DISK SPARE TRACKS-CYLINDERS

8/17/2008

Spare tracks/cylinders are areas of a disk drive used to store data if defects are detected on the normal recording surfaces. There is an assumed fixed relationship between location specified by Cylinder, Head, Sector and the location specified by sector number, Defective areas can't just be ignored if that relationship is to be preserved.

There are four ways of handling defects in recording surfaces -- skipped space, marked blocks, spare sectors and spare cylinder(s).

The simplest method of handling bad areas is to "deformat" areas found to be bad during initial formatting, by removing sector identification information and rewriting the sector in the next available good region. This can not easily be done for bad areas detected after initial formatting. It also may cause trouble with performance enhancement algorithms that expect to be able to calculate disk sector location based only on disk geometry.

Flagging writes sectors in defective areas, but marks the sector(s) that are bad as being unusable. This method is undesirable for file systems like FAT that allocate the disk in large fixed length areas (Clusters) since a single defective sector would require skipping the whole cluster containing it. It is used for floppy disks which generally are organized as a large number of relatively small clusters. It is also used on hard disks when other methods can not be used.

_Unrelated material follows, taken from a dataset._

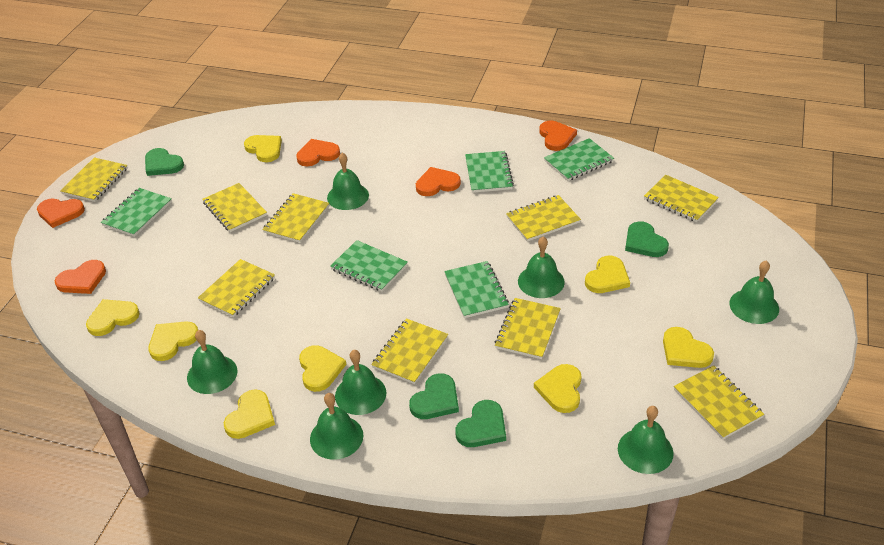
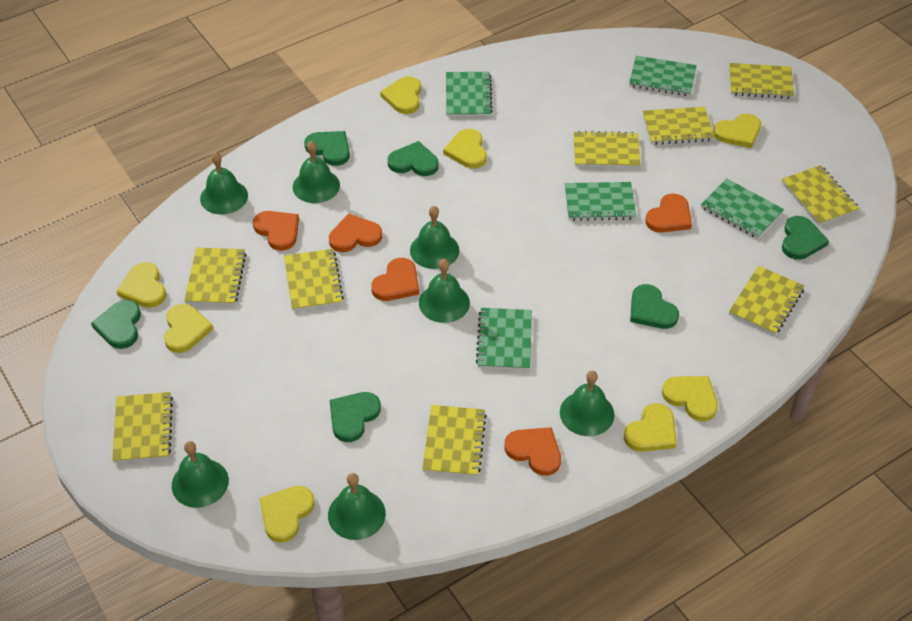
green heart: 4 -> 6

Spare tracks are unused tracks in the same cylinder as the faulty sector. Bad sectors are flagged as bad and are reallocated to spare sectors that can be reached without moving the read/write heads. This has only slight performance impact. Because of the use of buffer memories on the disk, it is possible that the use of spare sectors in the same cylinder may not significantly affect disk read performance on disk drives made after about 1998 that have full track buffering.

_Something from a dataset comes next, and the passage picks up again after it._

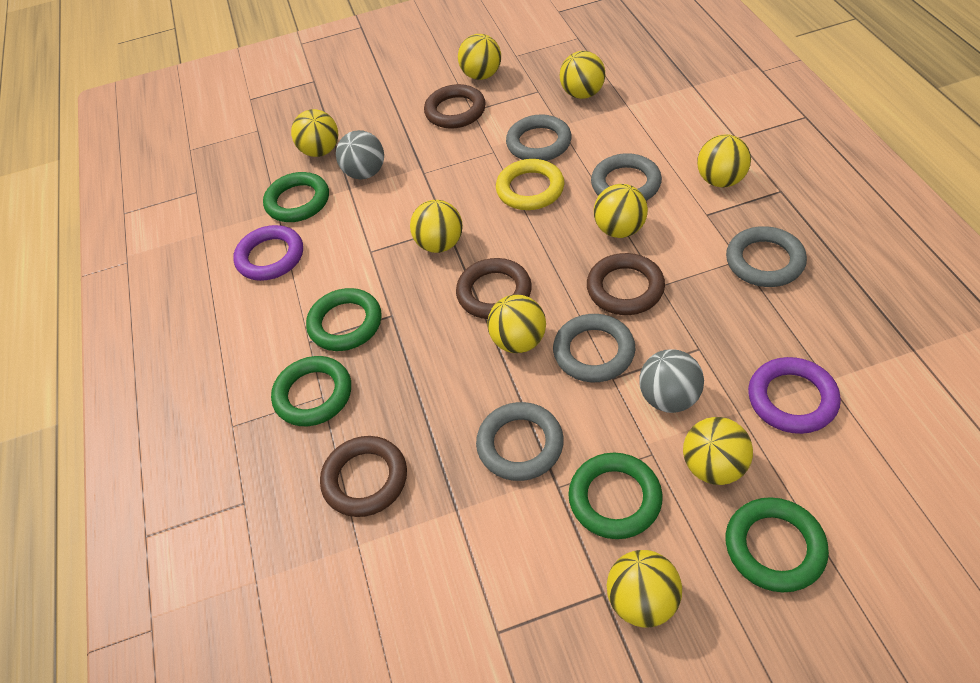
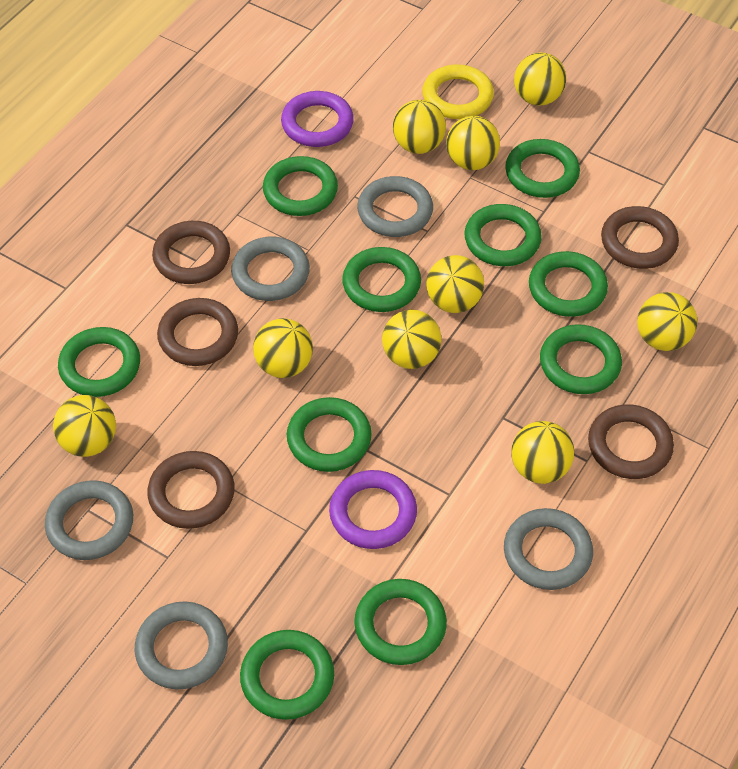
brown ring: 4 -> 5
green ring: 5 -> 10
grey ball: 2 -> 0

Spare cylinders are areas for spare data storage in a different cylinder than that with the faulty sectors. The faulty sectors are flagged bad, and the data is written on the spare cylinder. Use of a spare cylinder requires moving read/write heads to the spare cylinder and possibly back. That will generally have a significant performance impact.

In some cases, ESDI for example, spare storage handling is handled by controller PROMs rather than the Operating System. In cases like that, it is necessary for the Operating System to respect the controller behavior and keep its disk handling/allocation clear of the controller disk handling.